Sketsa Nusantara – Pakaian Bekas itu masalah lama yang belum juga teratasi hingga sekarang, bahkan ada kesan pembiaran demi meraup keuntungan dari kegiatan ilegal itu.
Mengimpor pakaian bekas dilarang negeri ini. Dasar hukum pelarangannya jelas, yakni Peraturan Menteri Perdagangan Nomor 51/M-DAG/PER/7/2015 tentang Larangan Impor Pakaian Bekas serta Permendag Nomor 40 Tahun 2022 tentang Perubahan atas Permendag Nomor 18 Tahun 2021 tentang Barang Dilarang Ekspor dan Barang Dilarang Impor. Dalam Pasal 2 ayat 3 tegas tertulis barang dilarang impor salah satunya berupa kantong bekas, karung bekas, dan pakaian bekas.
Mengapa pakaian bekas dilarang untuk diimpor? Ada sejumlah alasan, yang utama ialah untuk melindungi usaha mikro, kecil, dan menengah (UMKM) yang bergerak di sektor sandang.
Larangan impor pakaian bekas juga terkait dengan lingkungan. Tidak semua pakaian bekas yang didatangkan dari luar negeri itu masih layak pakai. Banyak di antaranya yang sudah berkategori limbah dan kita tentu tidak ingin menjadi negara tempat pembuangan limbah.
Namun, di negeri ini, berlaku aksioma larangan dibuat untuk dilanggar. Sudah lama pakaian bekas dilarang untuk diimpor, tetapi realitasnya barang second itu terus datang bak banjir bandang. Data Badan Pusat Statistik (BPS) menyebutkan nilai impor pakaian bekas meroket sekira 607% secara tahunan pada Januari hingga September 2022.
Saban ada yang membutuhkan, setiap ada cuan yang menjanjikan, di situlah importir dan pedagang bermain. Soal legal atau ilegal menjadi urusan kesekian, yang penting keuntungan bisa didapatkan.
Itulah situasi dalam dunia dagang pakaian bekas. Celakanya lagi, pihak terkait yang semestinya menegakkan ketentuan tidak jarang justru berperan dalam meruntuhkan aturan. Motifnya apa lagi kalau bukan untuk ikut menikmati cuan. Itulah yang membuat permasalahan importasi pakaian bekas seakan tiada ujung.
Sebagai barang ilegal, pakaian bekas bisa masuk ke Indonesia jelas lewat jalur yang ilegal. Di sini peran Ditjen Bea dan Cukai serta Polri amatlah penting. Benar bahwa mereka telah melakukan ratusan penindakan terhadap penyelundupan barang haram itu.

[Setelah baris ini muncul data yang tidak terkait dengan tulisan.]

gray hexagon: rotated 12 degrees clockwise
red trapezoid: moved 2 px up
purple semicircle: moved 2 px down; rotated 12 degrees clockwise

Akan tetapi, fakta bahwa di pasaran masih banyak sekali pakaian bekas yang diperjualbelikan berarti masih banyak yang lolos.
Benar bahwa masuknya pakaian bekas dari mancanegara juga tidak lepas dari banyaknya pintu masuk yang rawan penyelundupan. Namun, tidak salah pula jika rakyat meyakini penyelundupan bisa terjadi karena ada aparat nakal yang ikut bermain.
Sudah seharusnya pemerintah kembali menabuh genderang perang terhadap importir pakaian bekas. Pertanyaannya, kapan perang dengan pedagang barang ilegal itu digaungkan? Beda dengan narkotika yang sembunyi-sembunyi, pakaian bekas dijual secara terang-terangan.
Pusat-pusat pakaian bekas, seperti di Blok M Square, Pasar Senen, Pasar Baru, dan Pasar Cimol Gedebage, Bandung, sudah lama ada, tetapi tidak tersentuh sampai kini. Pakaian bekas belakangan bahkan dijajakan di platform e-commerce. Tidak perlu terlalu pintar sebenarnya untuk menindak mereka yang terang benderang menjual barang terlarang itu.
Penyelundupan dan perdagangan pakaian bekas pantang dibiarkan. Ia merupakan benalu yang jika terus berbiak tidak terkendali akan membunuh keberlangsungan usaha banyak UMKM. Jika industri lokal banyak yang mati, semakin banyak pula pekerja kita yang kehilangan pekerjaan.